Imagine we had empirical data from some distribution:

`sims <- stats::rlnorm(100, meanlog=1, sdlog=3)`

We could write a function for the likelihood of the data and optimize this function:

```
# Define the likelihood function
dlnorm_to_run <- function(par, sims) {
return(-sum(stats::dlnorm(sims, meanlog=par[1], sdlog=par[2], log=TRUE)))
}
# Optimize the model given the empirical data. We guess at the starting values
optimized_results <- stats::optim(c(meanlog=.5, sdlog=1), dlnorm_to_run, sims=sims)
best_par <- optimized_results$par
best_neglnL <- optimized_results$value
```

That gives us a point estimate of the best values:

```
print(best_par)
#> meanlog sdlog
#> 0.893797 2.955575
```

But how confident should we be? For familiar distributions like a binomial distribution we can compute the confidence interval for a parameter estimate. For less familiar ones, we can approximate it using the curvature at the peak. Another approach is to vary one parameter at a time while holding others at their maximum likelihood estimate until the likelihood gets much worse (typically a cutoff of delta 2 log likelihood units is used). That can underestimate the uncertainty, since there could be a ridge in parameter space. A better approach would be to try many values and return all those within some specified likelihood bounds. This could be done with latin hypercubes, but it can be a large part of parameter space to explore. A different approach would be to focus on sampling points right at the boundary of “good enough.” This package does this. If a likelihood surface is a peak, this package wants to sample points around a specified height below the peak to fully sample the uncertainty. It does it by “walking” with a Metropolis-Hastings algorithm around a dented likelihood surface, so that values better than the ideal threshold are reflected back. First, to show how the original surface (left) is dented (right):

Note that for plotting, it’s shown with the regular log likelihood: typically values << 0, and higher is better.

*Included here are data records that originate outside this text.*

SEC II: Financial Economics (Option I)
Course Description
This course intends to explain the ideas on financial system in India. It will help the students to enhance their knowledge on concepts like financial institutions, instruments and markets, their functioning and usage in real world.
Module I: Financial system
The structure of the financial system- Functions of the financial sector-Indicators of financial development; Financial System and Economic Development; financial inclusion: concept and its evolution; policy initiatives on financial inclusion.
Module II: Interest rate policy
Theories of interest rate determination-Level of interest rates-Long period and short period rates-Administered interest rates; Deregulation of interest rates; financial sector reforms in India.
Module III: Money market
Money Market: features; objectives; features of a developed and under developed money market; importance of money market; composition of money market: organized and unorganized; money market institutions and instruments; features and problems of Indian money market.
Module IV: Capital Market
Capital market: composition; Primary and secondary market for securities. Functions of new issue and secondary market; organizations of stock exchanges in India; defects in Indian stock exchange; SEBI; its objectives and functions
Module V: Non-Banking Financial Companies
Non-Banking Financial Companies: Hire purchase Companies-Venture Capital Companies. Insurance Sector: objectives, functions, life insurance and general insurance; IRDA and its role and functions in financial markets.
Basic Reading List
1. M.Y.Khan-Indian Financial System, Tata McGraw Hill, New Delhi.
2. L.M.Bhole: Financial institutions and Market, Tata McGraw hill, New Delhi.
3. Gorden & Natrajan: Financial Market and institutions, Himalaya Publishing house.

In the package, it wants you to use negative log likelihood, so it would be the mirror image of these plots (lower better).

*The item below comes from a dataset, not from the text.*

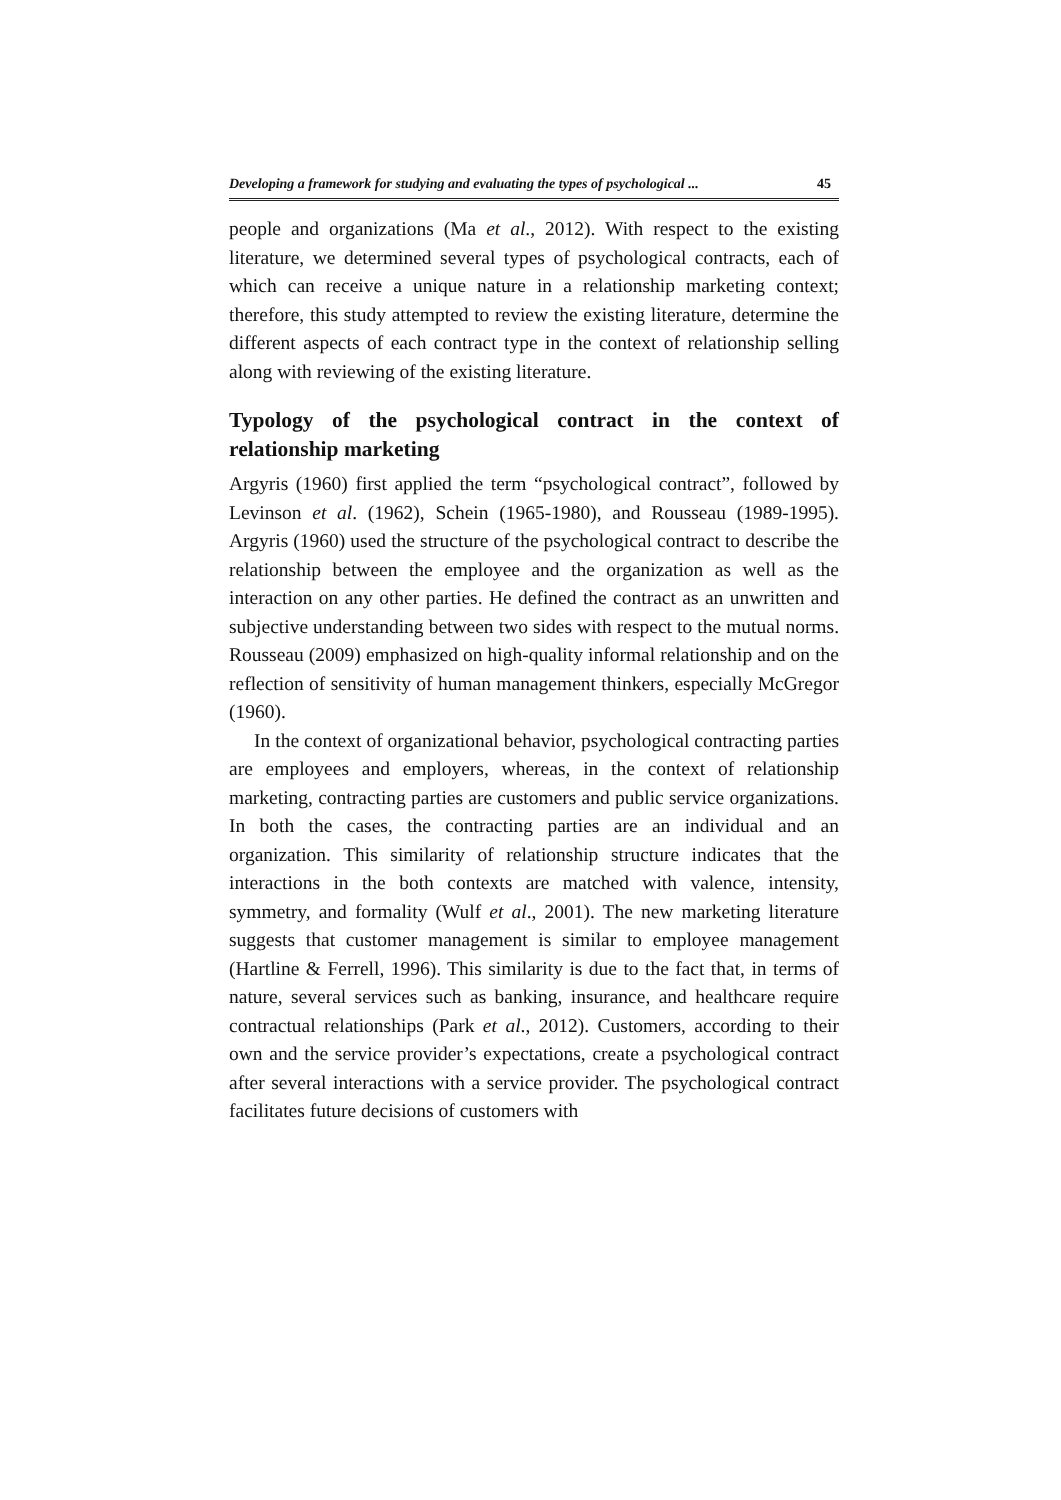Developing a framework for studying and evaluating the types of psychological ... 45
people and organizations (Ma et al., 2012). With respect to the existing literature, we determined several types of psychological contracts, each of which can receive a unique nature in a relationship marketing context; therefore, this study attempted to review the existing literature, determine the different aspects of each contract type in the context of relationship selling along with reviewing of the existing literature.
Typology of the psychological contract in the context of relationship marketing
Argyris (1960) first applied the term “psychological contract”, followed by Levinson et al. (1962), Schein (1965-1980), and Rousseau (1989-1995). Argyris (1960) used the structure of the psychological contract to describe the relationship between the employee and the organization as well as the interaction on any other parties. He defined the contract as an unwritten and subjective understanding between two sides with respect to the mutual norms. Rousseau (2009) emphasized on high-quality informal relationship and on the reflection of sensitivity of human management thinkers, especially McGregor (1960).
In the context of organizational behavior, psychological contracting parties are employees and employers, whereas, in the context of relationship marketing, contracting parties are customers and public service organizations. In both the cases, the contracting parties are an individual and an organization. This similarity of relationship structure indicates that the interactions in the both contexts are matched with valence, intensity, symmetry, and formality (Wulf et al., 2001). The new marketing literature suggests that customer management is similar to employee management (Hartline & Ferrell, 1996). This similarity is due to the fact that, in terms of nature, several services such as banking, insurance, and healthcare require contractual relationships (Park et al., 2012). Customers, according to their own and the service provider’s expectations, create a psychological contract after several interactions with a service provider. The psychological contract facilitates future decisions of customers with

And now to sample around that ring on the right:

```
library(dentist)
dented_results <- dent_walk(par=best_par, fn=dlnorm_to_run, best_neglnL=best_neglnL, nsteps=1000, print_freq=250, sims=sims)
#> [1] "Done replicate 250"
#> [1] "CI of values"
#> X1 X2 X3
#> [1,] 339.6352 0.6339612 2.626464
#> [2,] 341.6350 1.4497321 3.418966
#> [1] "Done replicate 500"
#> [1] "CI of values"
#> X1 X2 X3
#> [1,] 339.6352 0.3506638 2.608558
#> [2,] 341.6350 1.4884961 3.418966
#> [1] "Done replicate 750"
#> [1] "CI of values"
#> X1 X2 X3
#> [1,] 339.6352 0.3506638 2.608558
#> [2,] 341.6350 1.4884961 3.418966
#> [1] "Done replicate 1000"
#> [1] "CI of values"
#> X1 X2 X3
#> [1,] 339.6352 0.3326398 2.608558
#> [2,] 341.6350 1.4884961 3.418966
```

This generates information about the confidence:

```
print(dented_results)
#> This ran 1000 steps looking for all points within 2 negative log likelihood units of the best parameter values.
#>
#> Parameters:
#> meanlog sdlog
#> best 0.89379698 2.955575
#> lower.CI 0.33263978 2.608558
#> upper.CI 1.48849614 3.418966
#> lowest.examined 0.04736823 2.491895
#> highest.examined 1.60055403 3.560104
```

And also has a way to visualize the results:

`plot(dented_results)`

You do not need to use this package for simple distributions, but in phylogenetics, where programs like OUwie, corHMM, hisse, OUCH, and more give a point estimate, this lets you get confidence for the parameters if there’s a way to have a function where you pass in a set of parameter values and get back a negative log likelihood.